Philippe Bordas : C’est une sorte de poète anarchiste, Claude. Il est dans la rue, il s’enchante des mots des autres, il prend des notes. Le problème, c’est qu’il est assez flottant. Il dit « On va s’y mettre », mais on ne le fait jamais. Pourtant j’adorerais. Lui il écrirait, et moi derrière je ferais la structure. Là, le rap français, c’est devenu une forme autistique de langage. Ils sont dans un truc où ils ne diffusent plus rien. Le génie de Solaar, comme d’autres argotiers populaires avant lui, c’était d’inventer une langue globale qui touche le peuple. Les rappeurs, ils ne s’adressent plus au peuple. L’esthétique racaille à deux balles, tout le monde peut la faire. Dans Prose Combat, la révolte était un truc presque mélancolique. Rien que le titre : Prose Combat. Les mecs peuvent aller dormir ! Close Combat, Prose Combat, putain…

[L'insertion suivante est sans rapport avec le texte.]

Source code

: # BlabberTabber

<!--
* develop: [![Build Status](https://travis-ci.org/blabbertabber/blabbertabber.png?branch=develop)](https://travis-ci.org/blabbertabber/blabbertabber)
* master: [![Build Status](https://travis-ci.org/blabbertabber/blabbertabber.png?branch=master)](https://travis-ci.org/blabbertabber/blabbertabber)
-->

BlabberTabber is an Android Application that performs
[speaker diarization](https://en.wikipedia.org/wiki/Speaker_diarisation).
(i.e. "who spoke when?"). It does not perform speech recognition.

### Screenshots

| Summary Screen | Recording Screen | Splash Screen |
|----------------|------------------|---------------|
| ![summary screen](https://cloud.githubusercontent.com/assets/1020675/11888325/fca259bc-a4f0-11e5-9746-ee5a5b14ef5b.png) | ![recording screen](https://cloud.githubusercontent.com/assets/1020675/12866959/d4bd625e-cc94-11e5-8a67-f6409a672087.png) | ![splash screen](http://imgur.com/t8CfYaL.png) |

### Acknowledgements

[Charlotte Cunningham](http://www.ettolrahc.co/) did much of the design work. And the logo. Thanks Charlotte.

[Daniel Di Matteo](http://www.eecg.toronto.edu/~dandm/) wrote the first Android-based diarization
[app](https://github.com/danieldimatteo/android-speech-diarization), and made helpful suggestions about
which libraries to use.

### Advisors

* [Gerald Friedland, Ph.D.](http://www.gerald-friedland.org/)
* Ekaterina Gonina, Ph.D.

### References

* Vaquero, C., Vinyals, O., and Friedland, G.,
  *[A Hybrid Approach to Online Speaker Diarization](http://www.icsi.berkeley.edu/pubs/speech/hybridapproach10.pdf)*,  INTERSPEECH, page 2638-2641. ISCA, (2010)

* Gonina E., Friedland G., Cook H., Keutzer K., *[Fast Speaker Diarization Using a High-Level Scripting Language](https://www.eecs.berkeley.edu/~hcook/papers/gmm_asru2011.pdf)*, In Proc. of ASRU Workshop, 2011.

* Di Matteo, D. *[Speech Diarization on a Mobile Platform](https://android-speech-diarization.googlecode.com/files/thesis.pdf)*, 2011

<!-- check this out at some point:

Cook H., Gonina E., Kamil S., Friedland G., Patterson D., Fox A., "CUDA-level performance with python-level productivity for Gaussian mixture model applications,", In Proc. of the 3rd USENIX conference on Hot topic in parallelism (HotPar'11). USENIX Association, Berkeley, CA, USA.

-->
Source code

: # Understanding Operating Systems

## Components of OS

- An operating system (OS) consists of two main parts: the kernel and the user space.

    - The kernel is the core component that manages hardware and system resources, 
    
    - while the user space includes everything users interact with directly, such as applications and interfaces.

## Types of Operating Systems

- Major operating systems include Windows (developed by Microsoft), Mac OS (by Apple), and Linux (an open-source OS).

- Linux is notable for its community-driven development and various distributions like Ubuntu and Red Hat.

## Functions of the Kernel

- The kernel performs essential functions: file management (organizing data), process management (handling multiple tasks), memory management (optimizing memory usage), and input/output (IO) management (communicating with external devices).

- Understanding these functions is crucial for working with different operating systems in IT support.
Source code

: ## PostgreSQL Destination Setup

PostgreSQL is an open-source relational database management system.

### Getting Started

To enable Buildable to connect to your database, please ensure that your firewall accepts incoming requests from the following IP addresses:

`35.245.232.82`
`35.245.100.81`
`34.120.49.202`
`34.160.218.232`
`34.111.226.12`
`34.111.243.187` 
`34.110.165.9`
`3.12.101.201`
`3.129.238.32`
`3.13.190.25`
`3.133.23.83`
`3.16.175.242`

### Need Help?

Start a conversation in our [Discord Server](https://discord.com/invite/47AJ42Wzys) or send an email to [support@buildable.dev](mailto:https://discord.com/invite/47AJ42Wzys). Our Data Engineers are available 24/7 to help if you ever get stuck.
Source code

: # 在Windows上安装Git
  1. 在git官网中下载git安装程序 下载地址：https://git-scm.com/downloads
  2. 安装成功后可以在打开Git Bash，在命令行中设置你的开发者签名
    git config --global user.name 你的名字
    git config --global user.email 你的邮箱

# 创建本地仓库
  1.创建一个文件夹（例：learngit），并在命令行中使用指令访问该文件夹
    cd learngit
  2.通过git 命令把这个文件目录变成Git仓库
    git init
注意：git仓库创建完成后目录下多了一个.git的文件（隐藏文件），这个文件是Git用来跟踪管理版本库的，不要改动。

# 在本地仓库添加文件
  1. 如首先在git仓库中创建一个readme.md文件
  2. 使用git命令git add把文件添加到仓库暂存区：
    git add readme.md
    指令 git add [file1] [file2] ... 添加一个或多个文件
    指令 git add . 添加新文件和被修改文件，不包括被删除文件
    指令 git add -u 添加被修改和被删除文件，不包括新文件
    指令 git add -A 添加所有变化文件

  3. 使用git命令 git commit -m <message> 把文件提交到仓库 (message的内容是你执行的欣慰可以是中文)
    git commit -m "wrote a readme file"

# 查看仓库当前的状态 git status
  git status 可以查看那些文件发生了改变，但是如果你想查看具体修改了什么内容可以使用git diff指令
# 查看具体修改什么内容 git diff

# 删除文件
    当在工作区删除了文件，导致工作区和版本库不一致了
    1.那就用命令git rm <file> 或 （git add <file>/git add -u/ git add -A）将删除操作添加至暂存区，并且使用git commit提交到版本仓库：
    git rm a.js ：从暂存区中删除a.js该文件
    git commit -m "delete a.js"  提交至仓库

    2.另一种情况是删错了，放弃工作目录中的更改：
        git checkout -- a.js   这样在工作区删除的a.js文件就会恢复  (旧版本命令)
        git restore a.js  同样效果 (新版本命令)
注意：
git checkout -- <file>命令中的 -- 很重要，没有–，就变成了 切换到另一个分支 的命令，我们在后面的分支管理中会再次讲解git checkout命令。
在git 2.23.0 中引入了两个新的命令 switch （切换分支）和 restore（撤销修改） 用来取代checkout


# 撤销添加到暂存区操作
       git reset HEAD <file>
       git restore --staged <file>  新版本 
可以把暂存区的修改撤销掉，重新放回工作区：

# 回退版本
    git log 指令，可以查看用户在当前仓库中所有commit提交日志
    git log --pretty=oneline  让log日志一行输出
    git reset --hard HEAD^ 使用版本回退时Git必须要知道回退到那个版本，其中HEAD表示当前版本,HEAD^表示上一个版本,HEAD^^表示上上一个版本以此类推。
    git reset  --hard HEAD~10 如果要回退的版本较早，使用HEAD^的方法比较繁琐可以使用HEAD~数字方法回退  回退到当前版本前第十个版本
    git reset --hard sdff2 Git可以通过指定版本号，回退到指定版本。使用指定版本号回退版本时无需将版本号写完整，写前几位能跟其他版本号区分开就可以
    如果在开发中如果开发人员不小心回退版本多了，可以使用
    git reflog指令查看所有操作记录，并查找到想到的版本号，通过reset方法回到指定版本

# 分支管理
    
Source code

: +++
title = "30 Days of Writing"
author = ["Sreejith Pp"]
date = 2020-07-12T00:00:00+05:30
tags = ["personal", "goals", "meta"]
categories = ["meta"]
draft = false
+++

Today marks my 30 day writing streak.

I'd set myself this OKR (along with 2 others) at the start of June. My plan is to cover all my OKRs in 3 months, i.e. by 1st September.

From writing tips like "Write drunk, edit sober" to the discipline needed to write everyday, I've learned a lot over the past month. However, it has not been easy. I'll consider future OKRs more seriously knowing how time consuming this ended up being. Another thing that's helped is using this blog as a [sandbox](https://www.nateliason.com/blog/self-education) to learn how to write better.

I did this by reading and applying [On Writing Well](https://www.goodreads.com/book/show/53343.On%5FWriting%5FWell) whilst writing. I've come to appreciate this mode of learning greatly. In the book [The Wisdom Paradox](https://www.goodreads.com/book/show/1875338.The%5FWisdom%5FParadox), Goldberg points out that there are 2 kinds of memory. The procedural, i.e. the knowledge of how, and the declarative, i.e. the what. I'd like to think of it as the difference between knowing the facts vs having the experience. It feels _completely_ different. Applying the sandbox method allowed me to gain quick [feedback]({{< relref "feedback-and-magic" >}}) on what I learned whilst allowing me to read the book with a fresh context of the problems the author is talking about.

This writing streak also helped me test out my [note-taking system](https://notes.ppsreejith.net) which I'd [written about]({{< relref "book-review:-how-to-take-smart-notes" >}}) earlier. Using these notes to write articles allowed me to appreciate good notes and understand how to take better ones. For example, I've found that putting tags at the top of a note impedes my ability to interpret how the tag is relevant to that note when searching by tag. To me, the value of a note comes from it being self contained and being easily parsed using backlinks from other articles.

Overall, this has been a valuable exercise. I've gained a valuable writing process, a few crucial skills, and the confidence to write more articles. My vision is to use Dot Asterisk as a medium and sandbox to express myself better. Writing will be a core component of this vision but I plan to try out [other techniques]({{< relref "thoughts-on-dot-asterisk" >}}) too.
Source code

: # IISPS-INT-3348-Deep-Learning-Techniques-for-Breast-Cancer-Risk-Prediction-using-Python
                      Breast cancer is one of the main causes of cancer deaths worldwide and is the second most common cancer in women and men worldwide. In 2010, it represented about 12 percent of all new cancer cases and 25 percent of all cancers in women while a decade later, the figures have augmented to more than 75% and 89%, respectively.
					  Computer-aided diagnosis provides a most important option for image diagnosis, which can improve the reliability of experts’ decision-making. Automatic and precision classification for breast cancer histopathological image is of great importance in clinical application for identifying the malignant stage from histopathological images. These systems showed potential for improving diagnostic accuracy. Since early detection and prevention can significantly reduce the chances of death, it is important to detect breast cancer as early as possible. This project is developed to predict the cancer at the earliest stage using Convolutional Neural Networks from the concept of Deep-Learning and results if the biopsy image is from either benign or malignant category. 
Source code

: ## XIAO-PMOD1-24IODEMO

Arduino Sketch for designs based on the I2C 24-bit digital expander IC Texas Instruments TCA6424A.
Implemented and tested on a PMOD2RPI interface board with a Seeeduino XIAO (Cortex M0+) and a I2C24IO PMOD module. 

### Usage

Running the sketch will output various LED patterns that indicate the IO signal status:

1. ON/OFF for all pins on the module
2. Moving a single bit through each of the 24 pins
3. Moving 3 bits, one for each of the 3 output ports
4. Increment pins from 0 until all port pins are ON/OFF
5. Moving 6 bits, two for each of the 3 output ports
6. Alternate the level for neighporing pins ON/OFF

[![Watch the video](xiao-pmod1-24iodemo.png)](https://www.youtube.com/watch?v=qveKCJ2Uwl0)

Bambi Cruz : Tout autour de moi, je sens qu’il y a une espèce de pression aujourd’hui. On l’attend. Il y a un manque. Les gens me demandent : « Qu’est-ce qu’il fait Claude ? » Mais lui est imperméable à la pression. Il est devenu papa, il est bien, il kiffe. Pour lui, le rap, c’est pas la vraie vie. Mais je sais qu’il a envie. Pour la première fois, il a installé en bas de chez lui un ordinateur pour faire de la musique. Je le pousse un petit peu. On a déjà fait quelques titres, et tout de suite, ça sonne bien, les paroles sont stylées. Il se donne le temps. Tout ce qu’il veut, c’est dire des choses vraies, apporter du positif. Car là d’où on part, on a envie de donner de l’espoir.

MC Solaar : Ça y est, je rebosse là. Mais je ne sais plus quoi faire. À force de philosopher, je tombe dans le paradoxe de l’âne de Buridan, qui hésite entre la nourriture et l’eau, et finit par mourir de faim et de soif. C’est exactement cette histoire.

Philippe Bordas : Là, il veut être au top. Il sait bien qu’il ne peut pas faire comme les derniers albums, où il a perdu ce qu’il cherchait. S’il revient, faut faire un truc dément. Avec tout ce qu’il se passe en France… Il lit énormément, il a la capacité de synthèse journalistique et politique. Il voit les choses. Il faut qu’il fasse un truc sur l’effondrement du langage, sur le fascisme global, sur le Parti Socialiste… Il y a un bilan politique à faire sur cette France foirée de l’insertion. Il y a plein de choses à faire.

Jimmy Jay : Je reste convaincu qu’il avait une écriture hors du commun. J’aimerais tellement l’aider à retrouver l’envie, mais il faut que lui soit décidé. Notre dernière discussion était là-dessus. Quand on réécoute nos morceaux, on voit qu’il se passait quelque chose d’important entre nous. Moi, je suis toujours à droite, à gauche. Je traîne avec des petits jeunes, et je me dis : quel dommage. Il est respecté et attendu. Avec les moyens et la maturité qu’on a aujourd’hui, on pourrait boucler la boucle. À mon avis, il n’a pas le choix. À un moment, il devra revenir. C’est sa vie, c’est comme ça.